I have not put much thought into this idea. It's not even an hour old in my head at the time of this writing. But I can already tell it falls dangerously close to the category of Awesome, but Impractical. Mostly, I was trying to think of something awesome I could do in the horrible down time between now and August.
I would probably go to an accessible gaming convention, provided not horribly inconvenient/pathetic/etc. The problem that comes to mind immediately is this: would anyone else? And the answer strikes me as a resounding "Meh, probably not".
The community is not that large
There are plenty of gamers and would-be gamers out there who have needs or interests that tie in to accessibility issues, but that's when you consider it world-wide. AudioGames.net has a very international community, with every continent save Antarctica represented (heck, for all I know, Tierra Del Fuego or Ross Island have some members that I didn't notice). That's a great quality for an online community, but it doesn't translate well into meetspace (or meatspace, I never have checked the spelling of that term).
And, well, my focus is the accessibility for the blind element. Most people interested in that are already hanging out at AudioGames.net, or Game-Accessibility, or Audyssey, etc. What fraction of those people would be willing, interested, and able to attend an in-person event like this? Keep in mind that most of them are legally blind, and pretty spread out, even inside single countries. The only conventions I know about that successfully gather blind people on mass are those held by the National Federation of the Blind, and community opinions on the NFB are quite mixed.

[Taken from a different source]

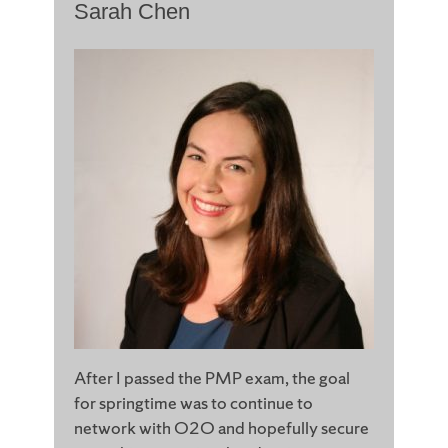
Sarah Chen
After I passed the PMP exam, the goal
for springtime was to continue to
network with O2O and hopefully secure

What about Corporate Participants?
Something like this certainly could get the attention of related companies: game publishers in the most optimistic case, narrower companies like Freedom Scientific, Senseg, or maybe even Disney. But they need a promise of an audience. While involvement from companies like these would be quite the boost, what incentives can someone like me provide to get some manner of commitment from such comparative giants?
What about bringing in New people?
I do like the idea of using this to get the attention of people who had no idea that blind people playing games was a thing. The more awareness, the stronger the market can become. At the same time, what I'm imagining is running an ad on the local radio station, and maybe five people coming in for the novelty, and that being the end of that.
It's not horribly hopeless, though; there are lots of aspiring game developers out there, and I imagine a decent minority of those people in the general area might find themselves interested enough to make the trip. Still, when you run the numbers, it'll take more marketing skill than I have to pull off something like this.
Reverse Conjunctive Fallacy! You can't just multiply the probabilities of each category and declare the idea doomed! Marketing doesn't work that way!
Exactly why I'm writing this instead of tossing it onto my pile of "kinda cool ideas to get to eventually". Besides, if push comes to shove, I could sit around with the two people that showed up playing Mortal Kombat 9 all weekend.
I might have reason to wind up in the vacinity of the NFB national convention this year, too, which makes for one heck of an advertising opportunity. Sure, I don't have a booth or anything, there (note to self: add "inquire about getting a booth at the NFB National Convention" to today's todo list).
But mostly, the real problem comes down to the fact that I'm thinking about me doing this. The biggest project I've managed to announce and finish with any degree of quality is the JF IM Adventure, which manages to confuse everyone but me, and like one fellow from Indonesia, to whom I gave many tips, especially regarding the early puzzles. While this would be one fish of a victory (... don't stare at the fish!), does it really sound the least bit realistic for someone whose mutant power is to spread confusion wherever he goes?
Now, if the idea sounds worthwhile, independent of the fact that the loser behind this blog is involved, then that means you might could contribute. And that suddenly boosts the potential success of such an endeavor by an order of magnitude.
So, when it comes down to it, there's potential in a new game accessibility convention. Companies, gamers with disabilities, and random people who thought it sounded kinda neat could conceivably carry it to fruition. The more important question is: can I, should I, and what enormous steps must I take beforehand?